The scam has been found to be a combination of malvertising and pig-butchering fraud models, primarily by tricking victims in Japan into clicking on investment-themed ads on social media. These ads redirect victims to a website and encourage them to scan a QR code and contact a supposed expert via a messaging app. Once victims participate in one-on-one or group chats with these so-called experts, who in some cases are nothing more than artificial intelligence (AI)-powered chatbots, they are gradually persuaded to invest large sums of money, only to be asked for a “termination fee” to extract non-existent profits. Over 23,000 domains have been discovered within this ecosystem. Threat actors are compromising routers and changing DNS settings to use Shadow Resolver hosted at Aeza International, a Bulletproof Hosting Company (BPH) licensed by the US government in July 2025. This malicious modification is designed to selectively modify DNS responses associated with Okta and Shopify, allowing operators to use HTTP-based traffic distribution systems (TDS) to direct users to fraudulent or malware content. Malicious push notification networks use a network of malicious domains to target Android Chrome users around the world and, after obtaining their permission, continuously send unwanted push notifications (e.g., “Your Android is infected with malware!” or “Your system needs to be scanned”) in an attempt to redirect them to fraudulent sites or adult content. According to Infoblox data, Bangladesh, India, Indonesia, and Pakistan account for 50% of all traffic. A network of over 150 cloned fake websites has been identified masquerading as genuine law firms based in the US and UK and promoting corporate impersonation scams targeting users seeking legal advice and representation. “These sites used the company’s name, brand name, and published attorney identity and offered to help victims recover funds lost in previous scams, posing as legitimate legal and asset recovery services,” Signia said. “This campaign targeted individuals who were already victims of financial fraud.”

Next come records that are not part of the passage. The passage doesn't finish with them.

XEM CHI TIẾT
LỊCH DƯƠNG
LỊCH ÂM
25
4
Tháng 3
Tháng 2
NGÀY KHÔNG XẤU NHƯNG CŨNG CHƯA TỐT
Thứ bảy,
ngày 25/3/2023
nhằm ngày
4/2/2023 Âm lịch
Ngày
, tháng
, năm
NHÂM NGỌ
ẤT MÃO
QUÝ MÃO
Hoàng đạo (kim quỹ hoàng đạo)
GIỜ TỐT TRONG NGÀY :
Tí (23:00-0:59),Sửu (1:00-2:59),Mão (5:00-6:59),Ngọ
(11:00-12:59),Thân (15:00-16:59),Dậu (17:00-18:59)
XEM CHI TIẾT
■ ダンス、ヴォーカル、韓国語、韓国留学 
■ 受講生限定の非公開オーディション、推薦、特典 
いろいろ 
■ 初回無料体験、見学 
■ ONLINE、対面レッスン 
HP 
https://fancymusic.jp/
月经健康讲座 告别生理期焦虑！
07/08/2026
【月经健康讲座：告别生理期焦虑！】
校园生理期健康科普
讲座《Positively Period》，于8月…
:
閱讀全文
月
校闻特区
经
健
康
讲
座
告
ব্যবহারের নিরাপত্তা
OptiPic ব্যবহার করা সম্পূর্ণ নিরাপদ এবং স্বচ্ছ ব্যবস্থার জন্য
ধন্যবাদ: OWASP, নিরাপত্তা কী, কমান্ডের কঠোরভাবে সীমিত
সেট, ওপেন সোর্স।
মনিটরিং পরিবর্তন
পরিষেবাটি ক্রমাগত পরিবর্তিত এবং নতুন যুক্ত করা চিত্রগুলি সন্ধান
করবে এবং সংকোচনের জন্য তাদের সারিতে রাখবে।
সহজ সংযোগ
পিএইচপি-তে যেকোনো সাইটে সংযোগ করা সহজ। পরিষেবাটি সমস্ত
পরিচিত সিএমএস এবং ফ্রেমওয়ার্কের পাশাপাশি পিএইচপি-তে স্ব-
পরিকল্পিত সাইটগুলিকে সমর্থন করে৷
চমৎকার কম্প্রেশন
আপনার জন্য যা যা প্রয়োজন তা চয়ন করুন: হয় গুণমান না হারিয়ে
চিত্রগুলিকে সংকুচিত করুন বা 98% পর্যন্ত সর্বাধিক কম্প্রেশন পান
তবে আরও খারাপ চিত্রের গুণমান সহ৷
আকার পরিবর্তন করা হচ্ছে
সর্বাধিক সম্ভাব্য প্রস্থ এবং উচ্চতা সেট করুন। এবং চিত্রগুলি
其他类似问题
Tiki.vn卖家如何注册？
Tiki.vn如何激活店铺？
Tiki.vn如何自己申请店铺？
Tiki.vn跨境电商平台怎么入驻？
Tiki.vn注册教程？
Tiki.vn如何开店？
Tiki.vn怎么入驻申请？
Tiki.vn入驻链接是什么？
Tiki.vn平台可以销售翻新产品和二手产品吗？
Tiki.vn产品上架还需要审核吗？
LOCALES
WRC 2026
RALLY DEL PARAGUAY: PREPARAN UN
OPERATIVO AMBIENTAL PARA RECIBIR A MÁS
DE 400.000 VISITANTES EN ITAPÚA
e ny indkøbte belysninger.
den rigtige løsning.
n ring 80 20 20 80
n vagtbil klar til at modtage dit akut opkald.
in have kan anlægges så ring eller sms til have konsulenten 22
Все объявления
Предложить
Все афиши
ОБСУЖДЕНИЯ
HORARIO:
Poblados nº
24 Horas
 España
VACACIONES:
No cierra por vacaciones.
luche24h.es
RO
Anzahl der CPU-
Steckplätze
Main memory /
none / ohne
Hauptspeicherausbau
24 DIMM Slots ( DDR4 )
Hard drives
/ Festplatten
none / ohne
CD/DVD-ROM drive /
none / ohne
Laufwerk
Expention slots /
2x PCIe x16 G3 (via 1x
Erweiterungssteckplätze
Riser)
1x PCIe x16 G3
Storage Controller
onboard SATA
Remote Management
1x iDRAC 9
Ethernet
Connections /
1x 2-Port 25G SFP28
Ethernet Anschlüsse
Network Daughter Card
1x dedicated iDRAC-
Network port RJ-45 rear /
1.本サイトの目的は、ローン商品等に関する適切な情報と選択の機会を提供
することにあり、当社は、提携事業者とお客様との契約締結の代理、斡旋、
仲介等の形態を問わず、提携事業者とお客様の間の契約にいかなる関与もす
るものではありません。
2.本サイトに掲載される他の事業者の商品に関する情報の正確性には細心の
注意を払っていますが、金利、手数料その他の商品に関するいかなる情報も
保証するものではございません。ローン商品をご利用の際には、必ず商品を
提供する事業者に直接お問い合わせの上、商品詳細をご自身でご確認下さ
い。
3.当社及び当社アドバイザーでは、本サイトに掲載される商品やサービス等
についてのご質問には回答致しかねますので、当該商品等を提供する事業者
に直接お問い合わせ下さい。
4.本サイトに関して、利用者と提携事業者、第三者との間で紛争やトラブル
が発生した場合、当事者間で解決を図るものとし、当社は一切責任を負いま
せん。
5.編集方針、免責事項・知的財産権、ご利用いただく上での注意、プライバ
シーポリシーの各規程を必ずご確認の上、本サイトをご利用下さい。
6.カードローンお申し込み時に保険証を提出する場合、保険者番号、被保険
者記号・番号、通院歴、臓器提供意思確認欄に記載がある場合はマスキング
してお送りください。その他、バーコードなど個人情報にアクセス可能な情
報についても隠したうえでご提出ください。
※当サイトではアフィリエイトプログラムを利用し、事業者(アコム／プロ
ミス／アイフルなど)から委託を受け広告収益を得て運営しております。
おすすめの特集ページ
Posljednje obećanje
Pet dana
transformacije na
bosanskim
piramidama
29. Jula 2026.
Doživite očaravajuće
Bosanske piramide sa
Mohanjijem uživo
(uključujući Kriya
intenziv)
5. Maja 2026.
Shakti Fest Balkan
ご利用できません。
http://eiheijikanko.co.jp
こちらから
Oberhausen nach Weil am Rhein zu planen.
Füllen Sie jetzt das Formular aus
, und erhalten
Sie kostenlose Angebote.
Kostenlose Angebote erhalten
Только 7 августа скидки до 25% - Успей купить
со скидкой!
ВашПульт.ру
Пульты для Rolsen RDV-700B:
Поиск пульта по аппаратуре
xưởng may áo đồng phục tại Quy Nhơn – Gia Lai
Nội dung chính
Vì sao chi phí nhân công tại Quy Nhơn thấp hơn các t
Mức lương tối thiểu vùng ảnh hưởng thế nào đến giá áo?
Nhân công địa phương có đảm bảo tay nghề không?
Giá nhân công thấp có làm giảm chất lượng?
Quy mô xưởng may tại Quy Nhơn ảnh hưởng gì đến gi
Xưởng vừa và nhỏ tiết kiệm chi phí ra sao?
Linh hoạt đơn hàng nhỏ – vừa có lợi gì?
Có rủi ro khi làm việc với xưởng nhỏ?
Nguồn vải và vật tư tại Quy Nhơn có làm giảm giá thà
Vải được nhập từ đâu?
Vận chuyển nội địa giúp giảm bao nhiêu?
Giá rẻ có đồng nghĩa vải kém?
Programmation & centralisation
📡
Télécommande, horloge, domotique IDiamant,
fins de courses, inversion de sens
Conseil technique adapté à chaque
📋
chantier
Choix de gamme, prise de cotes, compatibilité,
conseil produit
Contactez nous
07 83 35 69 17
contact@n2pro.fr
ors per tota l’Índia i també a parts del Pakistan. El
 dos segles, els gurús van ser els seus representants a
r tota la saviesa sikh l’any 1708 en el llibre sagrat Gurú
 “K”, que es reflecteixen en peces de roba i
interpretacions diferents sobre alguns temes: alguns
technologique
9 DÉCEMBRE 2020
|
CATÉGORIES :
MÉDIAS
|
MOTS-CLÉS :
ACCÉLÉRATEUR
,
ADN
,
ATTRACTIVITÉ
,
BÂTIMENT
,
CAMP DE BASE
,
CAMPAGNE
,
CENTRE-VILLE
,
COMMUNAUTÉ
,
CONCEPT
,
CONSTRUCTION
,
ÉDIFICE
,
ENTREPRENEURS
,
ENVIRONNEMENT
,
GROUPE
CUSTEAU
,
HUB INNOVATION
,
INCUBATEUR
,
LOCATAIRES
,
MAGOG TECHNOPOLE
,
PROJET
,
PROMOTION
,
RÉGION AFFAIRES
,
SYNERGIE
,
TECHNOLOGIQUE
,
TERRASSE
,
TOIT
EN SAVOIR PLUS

The prevalence of fraud, spurred by the booming pig slaughter-as-a-service (PBaaS) economy, has not escaped the attention of law enforcement, as evidenced by the dismantling of fraudulent facilities in Southeast Asia in recent months.
Earlier this month, the Cambodian government pledged to crack down on and dismantle cyber fraud networks operating within its borders, adding that law enforcement authorities launched 48 operations in the first nine months of 2025 to combat cyber fraud, arresting 168 people and deporting 2,722 people to their home countries.
Continuing efforts have cut fraud by half since the beginning of this year, Senior Minister Chai Sinaris, executive director of the Technology Crime Task Force, reportedly said this week. Cambodian Prime Minister Hun Manet also acknowledged that online fraud centers operating in the country are damaging the country’s reputation and hurting its economy.